DeKalb County GOP Chair: Georgia Law Was Violated in November 2020 Election and Results Should Not Have Been Certified
During the November 3, 2020 presidential election, Georgia law was broken in DeKalb County and, as such, the results should never have been certified, according to the chair of the Republican Party there.
Marci McCarthy, head of the DeKalb County GOP since April 2021, told The Georgia Star News that the handling of absentee ballots in her home county during the November 2020 election violated Georgia law.

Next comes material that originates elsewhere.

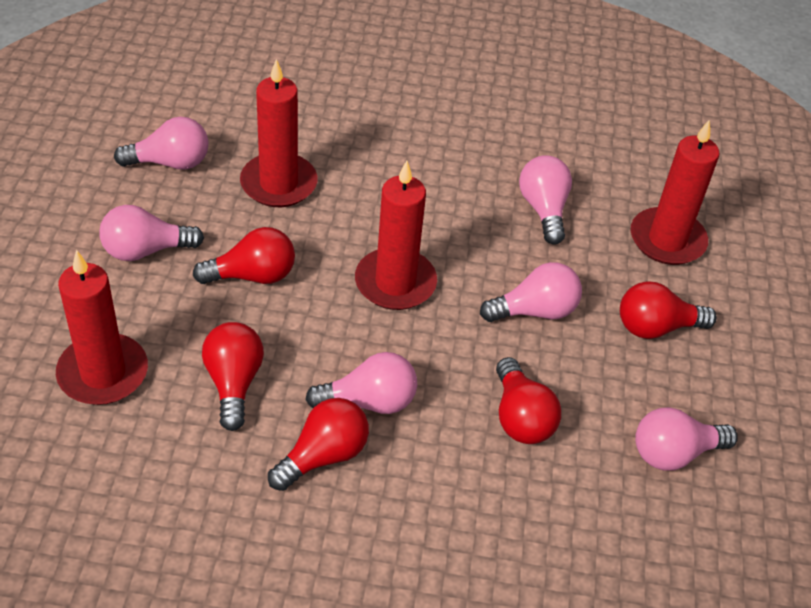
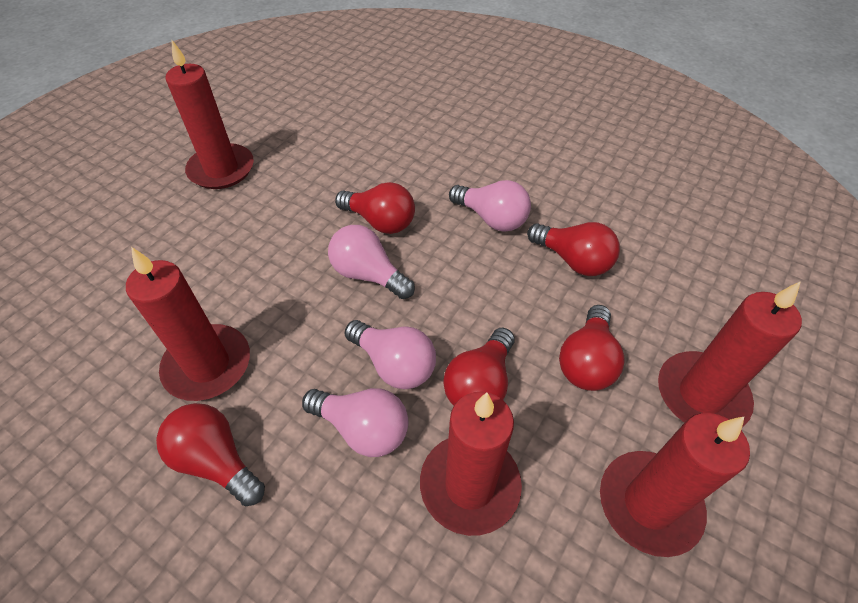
pink light bulb: [99,205,204,261] [114,117,209,169] [305,352,417,414] [480,262,582,322] [519,155,572,245] [635,407,738,471] = 6 -> [302,388,408,457] [328,225,415,299] [344,320,436,389] [449,180,531,232] = 4
red candle: [56,250,148,405] [240,59,317,207] [355,161,437,310] [630,120,719,265] = 4 -> [126,247,250,401] [166,40,254,189] [420,391,522,536] [600,413,750,557] [658,281,802,427] = 5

As someone who served on a Vote Review Panel (VRP) representing the GOP during three elections in 2020 – the June presidential preference primary, August run-off election, and the combined general/special election in November 2020, McCarthy has knowledge of the absentee ballot adjudication and duplication process as well as a point of comparison in the handling of the three elections.
The VRP, established in state law, includes one member from each major political party as well an election superintendent. The VRP manually reviews or adjudicates all absentee ballots rejected by the ballot scanner that creates an electronic image of the ballot and generates duplicate ballots that can be accepted by the scanner.
In the case of a non-partisan election or a question on the ballot, the two elector members of the VRP are non-partisan.
Absentee ballots are duplicated when they are so torn, bent or otherwise defective, such as the voter’s intent not being clear, that they cannot be processed by the scanning machine. In addition, all UOCAVA – Uniformed and Overseas Citizens Absentee Voting Act – because they are not on ballot paper are unable to be fed into the scanner and are also duplicated.